You've rolled out CRMs, migrated to the cloud, adopted collaboration platforms, survived at least one ERP implementation. None of it was easy, but none of it was mysterious either. You learned the system, it behaved consistently, and eventually it became part of how your team worked.
AI doesn't follow that pattern. And the discomfort people feel around it isn't a lack of effort or interest — it's a rational response to a tool that works fundamentally differently from anything they've used before.
Three things are going on.
Every enterprise tool you've ever adopted is deterministic. Click the button, get the result. Run the report, see the numbers. The system does what it does, and once you understand it, you can trust it.
AI is different. You ask a question and get an answer that depends on how you asked, what context you provided, even what the system infers about your intent. Ask the same question a slightly different way and you might get a meaningfully different response.
That's not a bug — it's how the technology works. But for professionals who've spent their careers mastering tools that reward precision and consistency, it feels unreliable. And the natural response to unreliable tools is to use them less, not more.
Most software is designed around execution. Enter the data. Select from the menu. Follow the workflow. The system tells you what it needs, and your job is to provide it.
AI reverses that relationship. It doesn't tell you what to do — it waits for you to decide what to ask. You have to frame the question, evaluate what comes back, decide whether it's good enough or whether to push further. That's not clicking through a process. That's judgment.
Most people haven't been asked to use judgment as a tool skill before. They've been asked to follow processes. The shift from execution to evaluation is genuinely new.
This is the one that really slows people down.
With a spreadsheet, you know if the formula worked. With a CRM, you can see whether the record saved. With a presentation tool, the slide either looks right or it doesn't. Success is visible.
With AI, the output can look polished, well-structured, even impressive — and still be wrong. It can sound authoritative while being completely fabricated. There's no error message. No red underline. No obvious signal that you should question what you're reading.
For senior professionals who've built their careers on accuracy and accountability, that's not a small thing. They're being asked to rely on a tool where the failure mode is invisible. Of course they hesitate.
The standard organizational response to all three of these issues is the same: more training. Teach people how AI works. Show them prompting techniques. Run workshops.
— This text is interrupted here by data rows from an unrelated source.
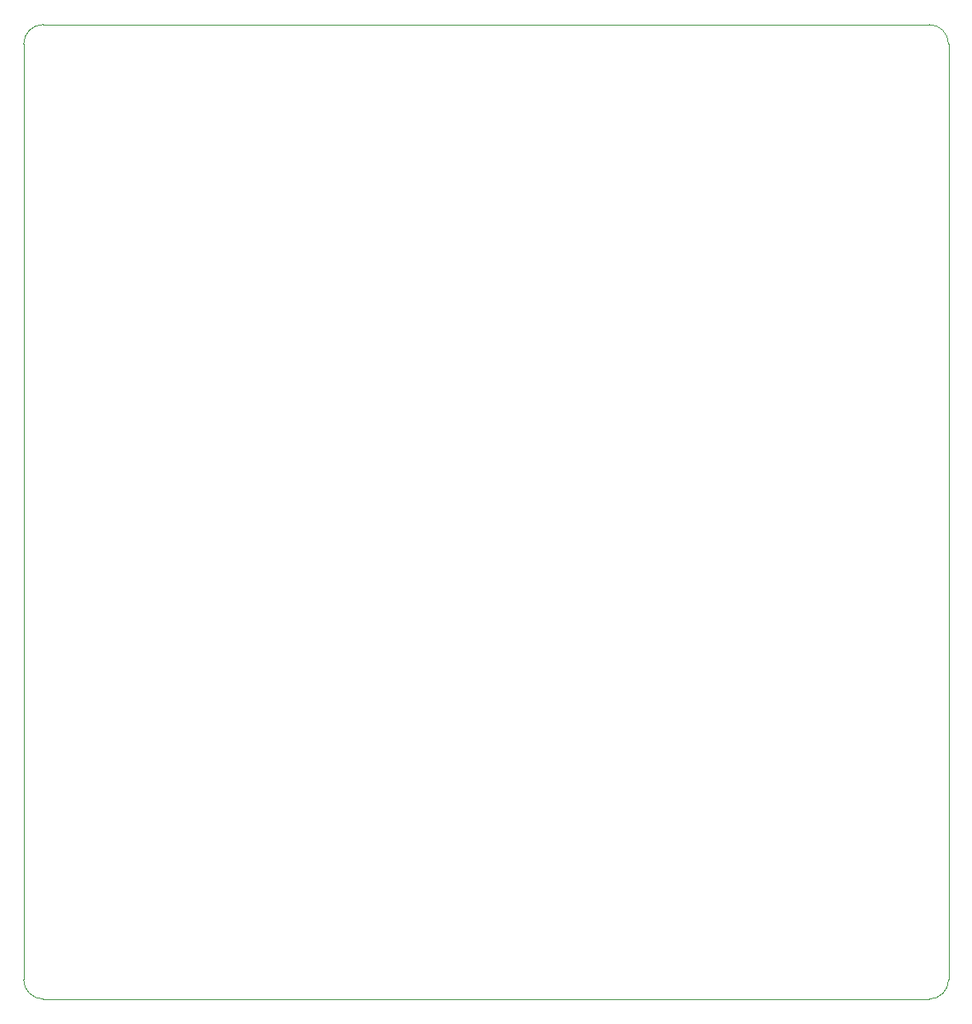
<source format=gm1>
G04 #@! TF.GenerationSoftware,KiCad,Pcbnew,7.0.1*
G04 #@! TF.CreationDate,2023-05-15T21:33:36-05:00*
G04 #@! TF.ProjectId,MiniSSO-Tester,4d696e69-5353-44f2-9d54-65737465722e,1*
G04 #@! TF.SameCoordinates,Original*
G04 #@! TF.FileFunction,Profile,NP*
%FSLAX46Y46*%
G04 Gerber Fmt 4.6, Leading zero omitted, Abs format (unit mm)*
G04 Created by KiCad (PCBNEW 7.0.1) date 2023-05-15 21:33:36*
%MOMM*%
%LPD*%
G01*
G04 APERTURE LIST*
G04 #@! TA.AperFunction,Profile*
%ADD10C,0.100000*%
G04 #@! TD*
G04 APERTURE END LIST*
D10*
X52714214Y-61750000D02*
X52714214Y-157735786D01*
X145700000Y-59750000D02*
X54714214Y-59750000D01*
X147700000Y-157750000D02*
X147700000Y-61750000D01*
X54714214Y-159735786D02*
X145700000Y-159750000D01*
X145700000Y-159750000D02*
G75*
G03*
X147700000Y-157750000I0J2000000D01*
G01*
X52714214Y-157735786D02*
G75*
G03*
X54714214Y-159735786I1999986J-14D01*
G01*
X54714214Y-59750014D02*
G75*
G03*
X52714214Y-61750000I-14J-1999986D01*
G01*
X147700000Y-61750000D02*
G75*
G03*
X145700000Y-59750000I-2000000J0D01*
G01*
M02*

</source>
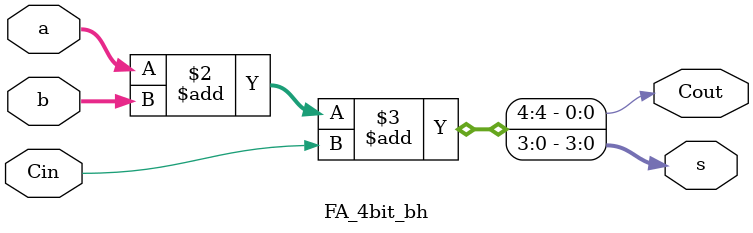
<source format=v>

`timescale 1ps / 1ps
									   

module FA_4bit_bh ( s ,Cout ,a ,b ,Cin );

	input [3:0] a ,b;
	input Cin;
	
	output reg [3:0] s;
	output reg Cout;
	
	always @(a ,b ,Cin)
		begin
			{Cout, s} = a + b +Cin;
		end

endmodule

</source>
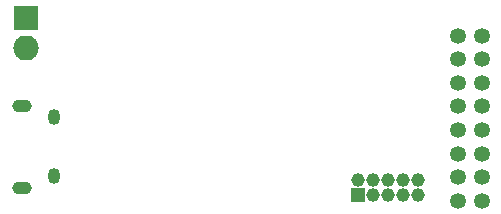
<source format=gbr>
G04 #@! TF.FileFunction,Soldermask,Bot*
%FSLAX46Y46*%
G04 Gerber Fmt 4.6, Leading zero omitted, Abs format (unit mm)*
G04 Created by KiCad (PCBNEW 0.201512021501+6340~38~ubuntu15.10.1-stable) date Sun 06 Dec 2015 12:21:56 AM EST*
%MOMM*%
G01*
G04 APERTURE LIST*
%ADD10C,0.100000*%
%ADD11C,1.350000*%
%ADD12R,1.150000X1.150000*%
%ADD13C,1.150000*%
%ADD14R,2.132000X2.132000*%
%ADD15O,2.132000X2.132000*%
%ADD16O,1.050000X1.350000*%
%ADD17O,1.650000X1.100000*%
G04 APERTURE END LIST*
D10*
D11*
X167354000Y-110108000D03*
X165354000Y-110108000D03*
X167354000Y-108108000D03*
X165354000Y-108108000D03*
X167354000Y-106108000D03*
X165354000Y-106108000D03*
X167354000Y-104108000D03*
X165354000Y-104108000D03*
X167354000Y-102108000D03*
X165354000Y-102108000D03*
X167354000Y-100108000D03*
X165354000Y-100108000D03*
X167354000Y-98108000D03*
X165354000Y-98108000D03*
X167354000Y-96108000D03*
X165354000Y-96108000D03*
D12*
X156845000Y-109601000D03*
D13*
X158115000Y-109601000D03*
X159385000Y-109601000D03*
X160655000Y-109601000D03*
X161925000Y-109601000D03*
X158115000Y-108331000D03*
X159385000Y-108331000D03*
X160655000Y-108331000D03*
X161925000Y-108331000D03*
X156845000Y-108331000D03*
D14*
X128778000Y-94615000D03*
D15*
X128778000Y-97155000D03*
D16*
X131102540Y-103036100D03*
X131102540Y-108036100D03*
D17*
X128402540Y-102036100D03*
X128402540Y-109036100D03*
M02*

</source>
Training helps with the mechanics. But it doesn't solve the deeper issue, which is that AI requires people to develop a new kind of professional skill — the ability to direct, evaluate and iterate with a system that doesn't give clear feedback.
That's not something you learn in a two-hour session. It develops through practice, through seeing real examples tied to real work, and through having the room to get it wrong without consequence.
The organizations getting this right aren't just training people on AI. They're redesigning how people encounter it.
The tool isn't the hard part. The relationship between the person and the tool is. Start there.